The problem: In this exercise, copy exactly the lines from the one that contains "11: (234, 139)" through the end of the entries below; pictures are not copied.

(Dataset entries)
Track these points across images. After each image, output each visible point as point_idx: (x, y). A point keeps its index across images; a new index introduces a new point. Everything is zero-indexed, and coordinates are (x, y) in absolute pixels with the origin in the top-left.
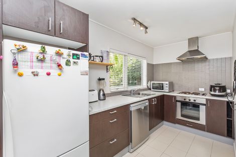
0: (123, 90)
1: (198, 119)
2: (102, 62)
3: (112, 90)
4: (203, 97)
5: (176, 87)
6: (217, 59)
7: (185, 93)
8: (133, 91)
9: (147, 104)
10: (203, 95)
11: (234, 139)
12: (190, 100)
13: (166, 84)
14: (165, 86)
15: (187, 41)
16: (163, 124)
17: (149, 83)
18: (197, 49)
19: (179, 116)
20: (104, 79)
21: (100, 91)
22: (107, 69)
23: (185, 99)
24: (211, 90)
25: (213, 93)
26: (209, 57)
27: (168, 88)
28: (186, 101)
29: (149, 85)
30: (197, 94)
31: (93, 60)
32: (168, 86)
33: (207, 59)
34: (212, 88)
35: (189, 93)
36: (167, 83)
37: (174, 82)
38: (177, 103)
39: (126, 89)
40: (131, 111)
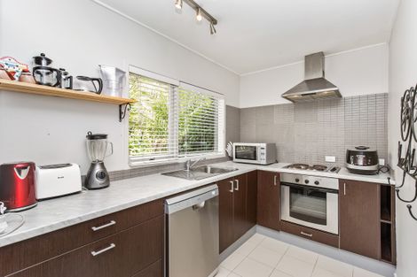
0: (165, 161)
1: (323, 221)
2: (99, 93)
3: (134, 164)
4: (334, 175)
5: (282, 154)
6: (360, 97)
7: (298, 166)
8: (191, 163)
9: (213, 193)
10: (334, 170)
11: (395, 265)
12: (307, 182)
13: (261, 147)
14: (259, 152)
15: (304, 61)
16: (255, 232)
17: (229, 146)
18: (321, 76)
19: (286, 216)
20: (104, 137)
21: (93, 165)
22: (121, 113)
23: (297, 180)
24: (349, 161)
25: (352, 166)
26: (344, 94)
27: (265, 157)
28: (300, 183)
29: (229, 150)
30: (322, 168)
31: (71, 88)
32: (264, 151)
33: (341, 97)
34: (351, 156)
35: (307, 167)
36: (264, 145)
37: (278, 144)
38: (283, 186)
39: (173, 160)
40: (167, 215)
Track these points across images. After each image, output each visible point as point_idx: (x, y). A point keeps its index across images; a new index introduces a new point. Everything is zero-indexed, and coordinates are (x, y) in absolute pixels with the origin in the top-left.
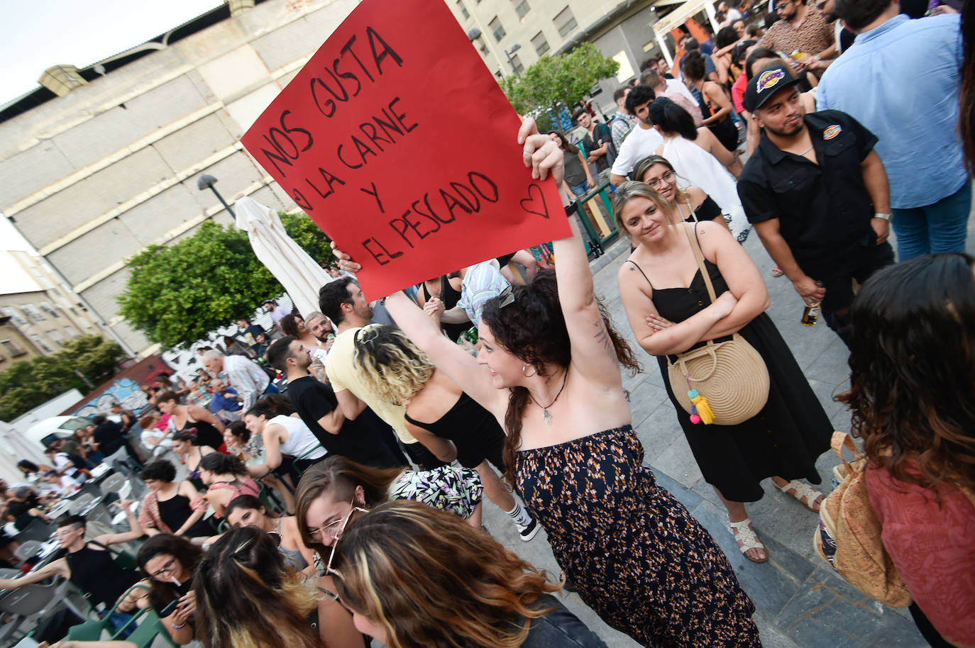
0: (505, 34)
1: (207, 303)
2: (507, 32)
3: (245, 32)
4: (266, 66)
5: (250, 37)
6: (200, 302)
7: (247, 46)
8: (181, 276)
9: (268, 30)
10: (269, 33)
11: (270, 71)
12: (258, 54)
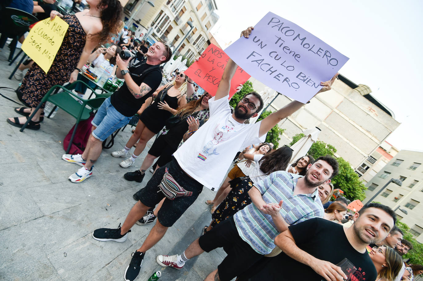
0: (411, 209)
1: (235, 103)
2: (413, 209)
3: (349, 95)
4: (338, 106)
5: (348, 98)
6: (235, 101)
7: (344, 97)
8: (243, 94)
9: (354, 103)
10: (353, 103)
11: (336, 108)
12: (342, 102)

Answer space:
11: (234, 139)
12: (190, 100)
13: (166, 84)
14: (165, 86)
15: (187, 41)
16: (163, 124)
17: (149, 83)
18: (197, 49)
19: (179, 116)
20: (104, 79)
21: (100, 91)
22: (107, 69)
23: (185, 99)
24: (211, 90)
25: (213, 93)
26: (209, 57)
27: (168, 88)
28: (186, 101)
29: (149, 85)
30: (197, 94)
31: (93, 60)
32: (168, 86)
33: (207, 59)
34: (212, 88)
35: (189, 93)
36: (167, 83)
37: (174, 82)
38: (177, 103)
39: (126, 89)
40: (131, 111)
0: (165, 161)
1: (323, 221)
2: (99, 93)
3: (134, 164)
4: (334, 175)
5: (282, 154)
6: (360, 97)
7: (298, 166)
8: (191, 163)
9: (213, 193)
10: (334, 170)
11: (395, 265)
12: (307, 182)
13: (261, 147)
14: (259, 152)
15: (304, 61)
16: (255, 232)
17: (229, 146)
18: (321, 76)
19: (286, 216)
20: (104, 137)
21: (93, 165)
22: (121, 113)
23: (297, 180)
24: (349, 161)
25: (352, 166)
26: (344, 94)
27: (265, 157)
28: (300, 183)
29: (229, 150)
30: (322, 168)
31: (71, 88)
32: (264, 151)
33: (341, 97)
34: (351, 156)
35: (307, 167)
36: (264, 145)
37: (278, 144)
38: (283, 186)
39: (173, 160)
40: (167, 215)
Track these points across images. After each image, output each visible point as point_idx: (x, y). A point keeps its index across images; a new index introduces a new point. Everything is zero-indexed, and coordinates are (x, y) in absolute pixels with the origin in the top-left.
0: (505, 34)
1: (207, 303)
2: (507, 32)
3: (245, 32)
4: (266, 66)
5: (250, 37)
6: (200, 302)
7: (247, 46)
8: (181, 276)
9: (268, 30)
10: (269, 33)
11: (270, 71)
12: (258, 54)
0: (411, 209)
1: (235, 103)
2: (413, 209)
3: (349, 95)
4: (338, 106)
5: (348, 98)
6: (235, 101)
7: (344, 97)
8: (243, 94)
9: (354, 103)
10: (353, 103)
11: (336, 108)
12: (342, 102)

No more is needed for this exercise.